**対象の文章:**
....................

韓国ドラマ客主-ケクチュ-商売の神9話のあらすじと感想
目次
あらすじ
老医員の家。チョン・ボンサムは散歩(徘徊)から戻って来た高齢で認知症の医員に握り飯をあげました。
「お前の姉さんはすごいな。両班の奥様みたいだ。蓮の花の飾りがついた立派な輿に乗っていた。」
医員のおじいさんはボンサムに言いました。
「爺さんの寝言は聞きたくない。帰るぞ?」
ボンサムが言うと医員の娘のおばさんは父を世話するため庭に野菜を持って入って来ました。
「お嬢さん(アガシ)。こんにちは。」
「まあいらっしゃい。服が濡れてるわ。脱いで。」
女性は父の服をまさぐりはじめました。
女性は父の服をまさぐりはじめました。
「じゃあ爺さん。元気でな。来年も来る。死ぬんじゃないぞ。長生きしろよ。わかったな。」
ボンサムは腰掛けていた台の上にお金を置きました。
「ありがとうね。アイゴ。これは何なの?」
医員の娘は貰ったお金を巾着にしまうと老医員の服を脱がせようとしました。医員はソホン(チョン・ソレ)の簪を落としました。
「奥様がくれたんだ。」
医員は大事そうに簪を手に取りました。
「サンゴの簪は高いんでしょ。盗んだの?」
「違うよ。ボンサムのお姉さんがくれたんだ!」
医員は言いました。
「爺さん。本当に来たんだな。姉さんを見たのか?」
ボンサムは振り返ると尋ねました。
「来たのは確かだけど両班の側室みたいだった。」
医員の娘は言いました。
「爺さん。本当に姉さんが来たのか?」
「言っただろ。輿に乗って来てお堂に入った。ボンサム!持っていけ。お前の母の形見だって。お前の嫁に渡すはずの物だって。」
医員は形見の簪をボンサムに渡しました。
「姉さん!姉さん!チョン・ソレ!どこだ!姉さん!姉さん!」
ボンサムは駆けだして市場に行きました。
輿に乗り市場を通過していたソホン(チョン・ソレ)はボンサムの声が聞こえたような気がして弟が恋しくなって涙を流しました。
「チョン・ソレ!どこだ!チョン・ソレ!」
チョン・ボンサムは街道を通る商人のソンドルにぶつかりました。

....................

**提供資料:**
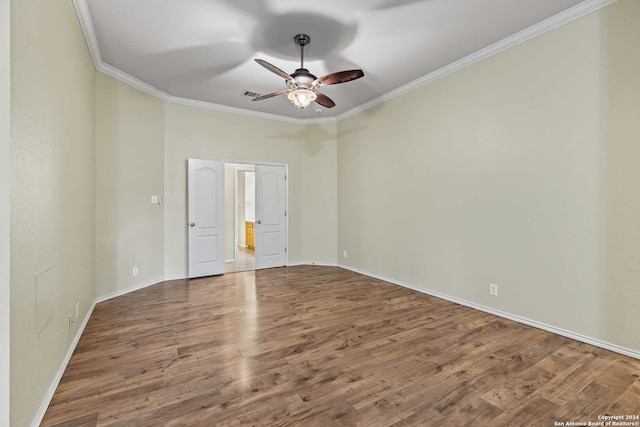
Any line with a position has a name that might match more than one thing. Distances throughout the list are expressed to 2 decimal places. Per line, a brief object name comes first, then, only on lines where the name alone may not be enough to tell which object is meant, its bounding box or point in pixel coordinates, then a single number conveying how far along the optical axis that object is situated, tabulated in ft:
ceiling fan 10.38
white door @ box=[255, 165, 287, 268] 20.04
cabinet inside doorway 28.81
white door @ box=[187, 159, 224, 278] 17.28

....................

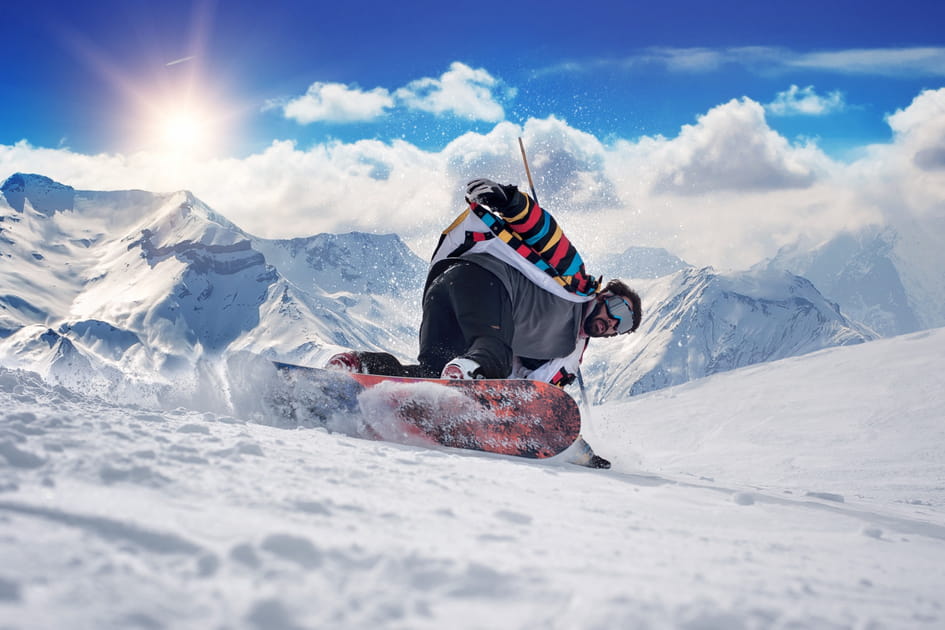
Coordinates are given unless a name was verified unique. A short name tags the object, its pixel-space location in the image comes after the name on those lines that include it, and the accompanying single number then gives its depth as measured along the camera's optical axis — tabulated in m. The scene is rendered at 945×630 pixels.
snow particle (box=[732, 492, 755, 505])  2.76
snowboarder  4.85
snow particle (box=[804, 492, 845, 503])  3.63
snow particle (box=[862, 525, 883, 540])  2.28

....................

**やること:**
#1 客主9話のあらすじをもとに、次の問いに答えよ。
(a) 散歩から戻った老医員に、ボンサムは何をあげたか。
(b) 医員が落とした簪を、医員の娘は何の簪だと言ったか。
(c) 姉を呼びながら駆けだしたボンサムは、最後に誰にぶつかったか。
#2 客主9話のあらすじの「医員の娘は貰ったお金を巾着に」から「医員の娘は言いました。」までの部分全体を書き出し、「簪」を「髪飾り」に差し替えよ。

**問題の解答:**
#1
(a) 握り飯
(b) サンゴの簪
(c) 街道を通る商人のソンドル

#2
医員の娘は貰ったお金を巾着にしまうと老医員の服を脱がせようとしました。医員はソホン(チョン・ソレ)の髪飾りを落としました。
「奥様がくれたんだ。」
医員は大事そうに髪飾りを手に取りました。
「サンゴの髪飾りは高いんでしょ。盗んだの?」
「違うよ。ボンサムのお姉さんがくれたんだ!」
医員は言いました。
「爺さん。本当に来たんだな。姉さんを見たのか?」
ボンサムは振り返ると尋ねました。
「来たのは確かだけど両班の側室みたいだった。」
医員の娘は言いました。